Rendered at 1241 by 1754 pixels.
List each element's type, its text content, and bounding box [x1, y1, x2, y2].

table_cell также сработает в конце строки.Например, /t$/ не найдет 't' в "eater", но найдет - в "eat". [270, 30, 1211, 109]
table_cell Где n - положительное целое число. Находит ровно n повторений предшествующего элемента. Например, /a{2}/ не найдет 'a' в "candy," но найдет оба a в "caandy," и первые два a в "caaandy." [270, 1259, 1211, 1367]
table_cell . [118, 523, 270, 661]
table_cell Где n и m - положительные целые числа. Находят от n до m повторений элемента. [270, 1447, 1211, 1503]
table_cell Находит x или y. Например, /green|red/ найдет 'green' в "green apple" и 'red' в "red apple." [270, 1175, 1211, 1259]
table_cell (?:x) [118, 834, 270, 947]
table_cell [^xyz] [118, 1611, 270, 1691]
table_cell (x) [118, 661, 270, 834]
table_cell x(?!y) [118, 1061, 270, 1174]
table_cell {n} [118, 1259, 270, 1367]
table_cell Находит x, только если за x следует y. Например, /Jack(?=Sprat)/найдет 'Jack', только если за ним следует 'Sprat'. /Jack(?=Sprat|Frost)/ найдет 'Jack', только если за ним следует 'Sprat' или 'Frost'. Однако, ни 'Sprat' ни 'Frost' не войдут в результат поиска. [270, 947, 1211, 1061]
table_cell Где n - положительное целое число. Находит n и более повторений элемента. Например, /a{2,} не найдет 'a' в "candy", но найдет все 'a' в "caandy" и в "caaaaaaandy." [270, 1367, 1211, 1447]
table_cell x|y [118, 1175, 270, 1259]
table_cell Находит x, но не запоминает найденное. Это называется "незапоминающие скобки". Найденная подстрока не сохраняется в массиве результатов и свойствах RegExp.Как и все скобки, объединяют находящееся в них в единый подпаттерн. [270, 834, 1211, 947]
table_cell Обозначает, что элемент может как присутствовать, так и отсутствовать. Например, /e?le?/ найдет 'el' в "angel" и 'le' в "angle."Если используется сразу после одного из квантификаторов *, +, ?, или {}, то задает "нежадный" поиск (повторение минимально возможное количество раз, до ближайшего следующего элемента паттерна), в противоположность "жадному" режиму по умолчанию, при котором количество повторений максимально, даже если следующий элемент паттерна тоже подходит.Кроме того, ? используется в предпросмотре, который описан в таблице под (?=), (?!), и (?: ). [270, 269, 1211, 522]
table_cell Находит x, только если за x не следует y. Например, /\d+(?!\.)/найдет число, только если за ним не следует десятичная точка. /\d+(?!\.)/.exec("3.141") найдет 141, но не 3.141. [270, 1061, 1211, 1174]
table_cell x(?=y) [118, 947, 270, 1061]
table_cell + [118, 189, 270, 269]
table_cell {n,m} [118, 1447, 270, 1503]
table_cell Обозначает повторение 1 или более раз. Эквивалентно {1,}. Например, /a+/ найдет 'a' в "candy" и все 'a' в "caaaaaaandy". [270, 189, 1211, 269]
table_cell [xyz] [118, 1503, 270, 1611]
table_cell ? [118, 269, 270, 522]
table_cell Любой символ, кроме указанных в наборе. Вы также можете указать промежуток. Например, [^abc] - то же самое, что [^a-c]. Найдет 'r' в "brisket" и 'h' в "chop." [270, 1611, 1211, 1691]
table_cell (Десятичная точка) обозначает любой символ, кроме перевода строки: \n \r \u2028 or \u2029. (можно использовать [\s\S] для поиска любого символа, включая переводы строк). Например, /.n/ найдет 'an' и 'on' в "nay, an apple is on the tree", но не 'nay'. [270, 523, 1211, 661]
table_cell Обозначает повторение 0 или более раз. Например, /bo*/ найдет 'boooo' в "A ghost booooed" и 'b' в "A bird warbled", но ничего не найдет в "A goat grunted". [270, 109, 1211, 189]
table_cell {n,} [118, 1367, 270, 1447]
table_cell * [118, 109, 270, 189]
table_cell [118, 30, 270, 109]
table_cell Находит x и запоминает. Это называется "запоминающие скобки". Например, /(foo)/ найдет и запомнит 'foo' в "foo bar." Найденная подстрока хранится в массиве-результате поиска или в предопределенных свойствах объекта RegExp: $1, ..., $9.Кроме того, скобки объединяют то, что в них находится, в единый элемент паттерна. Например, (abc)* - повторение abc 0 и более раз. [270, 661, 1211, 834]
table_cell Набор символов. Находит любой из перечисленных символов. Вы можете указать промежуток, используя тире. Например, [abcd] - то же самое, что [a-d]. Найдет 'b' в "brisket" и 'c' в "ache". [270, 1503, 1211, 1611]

• **Challenge**
Reproduce all of the lines above without changing anything.

• **Solved exercise**
Rendered at 1241 by 1754 pixels.
List each element's type, its text content, and bounding box [x1, y1, x2, y2].

table_cell также сработает в конце строки.Например, /t$/ не найдет 't' в "eater", но найдет - в "eat". [270, 30, 1211, 109]
table_cell Где n - положительное целое число. Находит ровно n повторений предшествующего элемента. Например, /a{2}/ не найдет 'a' в "candy," но найдет оба a в "caandy," и первые два a в "caaandy." [270, 1259, 1211, 1367]
table_cell . [118, 523, 270, 661]
table_cell Где n и m - положительные целые числа. Находят от n до m повторений элемента. [270, 1447, 1211, 1503]
table_cell Находит x или y. Например, /green|red/ найдет 'green' в "green apple" и 'red' в "red apple." [270, 1175, 1211, 1259]
table_cell (?:x) [118, 834, 270, 947]
table_cell [^xyz] [118, 1611, 270, 1691]
table_cell (x) [118, 661, 270, 834]
table_cell x(?!y) [118, 1061, 270, 1174]
table_cell {n} [118, 1259, 270, 1367]
table_cell Находит x, только если за x следует y. Например, /Jack(?=Sprat)/найдет 'Jack', только если за ним следует 'Sprat'. /Jack(?=Sprat|Frost)/ найдет 'Jack', только если за ним следует 'Sprat' или 'Frost'. Однако, ни 'Sprat' ни 'Frost' не войдут в результат поиска. [270, 947, 1211, 1061]
table_cell Где n - положительное целое число. Находит n и более повторений элемента. Например, /a{2,} не найдет 'a' в "candy", но найдет все 'a' в "caandy" и в "caaaaaaandy." [270, 1367, 1211, 1447]
table_cell x|y [118, 1175, 270, 1259]
table_cell Находит x, но не запоминает найденное. Это называется "незапоминающие скобки". Найденная подстрока не сохраняется в массиве результатов и свойствах RegExp.Как и все скобки, объединяют находящееся в них в единый подпаттерн. [270, 834, 1211, 947]
table_cell Обозначает, что элемент может как присутствовать, так и отсутствовать. Например, /e?le?/ найдет 'el' в "angel" и 'le' в "angle."Если используется сразу после одного из квантификаторов *, +, ?, или {}, то задает "нежадный" поиск (повторение минимально возможное количество раз, до ближайшего следующего элемента паттерна), в противоположность "жадному" режиму по умолчанию, при котором количество повторений максимально, даже если следующий элемент паттерна тоже подходит.Кроме того, ? используется в предпросмотре, который описан в таблице под (?=), (?!), и (?: ). [270, 269, 1211, 522]
table_cell Находит x, только если за x не следует y. Например, /\d+(?!\.)/найдет число, только если за ним не следует десятичная точка. /\d+(?!\.)/.exec("3.141") найдет 141, но не 3.141. [270, 1061, 1211, 1174]
table_cell x(?=y) [118, 947, 270, 1061]
table_cell + [118, 189, 270, 269]
table_cell {n,m} [118, 1447, 270, 1503]
table_cell Обозначает повторение 1 или более раз. Эквивалентно {1,}. Например, /a+/ найдет 'a' в "candy" и все 'a' в "caaaaaaandy". [270, 189, 1211, 269]
table_cell [xyz] [118, 1503, 270, 1611]
table_cell ? [118, 269, 270, 522]
table_cell Любой символ, кроме указанных в наборе. Вы также можете указать промежуток. Например, [^abc] - то же самое, что [^a-c]. Найдет 'r' в "brisket" и 'h' в "chop." [270, 1611, 1211, 1691]
table_cell (Десятичная точка) обозначает любой символ, кроме перевода строки: \n \r \u2028 or \u2029. (можно использовать [\s\S] для поиска любого символа, включая переводы строк). Например, /.n/ найдет 'an' и 'on' в "nay, an apple is on the tree", но не 'nay'. [270, 523, 1211, 661]
table_cell Обозначает повторение 0 или более раз. Например, /bo*/ найдет 'boooo' в "A ghost booooed" и 'b' в "A bird warbled", но ничего не найдет в "A goat grunted". [270, 109, 1211, 189]
table_cell {n,} [118, 1367, 270, 1447]
table_cell * [118, 109, 270, 189]
table_cell [118, 30, 270, 109]
table_cell Находит x и запоминает. Это называется "запоминающие скобки". Например, /(foo)/ найдет и запомнит 'foo' в "foo bar." Найденная подстрока хранится в массиве-результате поиска или в предопределенных свойствах объекта RegExp: $1, ..., $9.Кроме того, скобки объединяют то, что в них находится, в единый элемент паттерна. Например, (abc)* - повторение abc 0 и более раз. [270, 661, 1211, 834]
table_cell Набор символов. Находит любой из перечисленных символов. Вы можете указать промежуток, используя тире. Например, [abcd] - то же самое, что [a-d]. Найдет 'b' в "brisket" и 'c' в "ache". [270, 1503, 1211, 1611]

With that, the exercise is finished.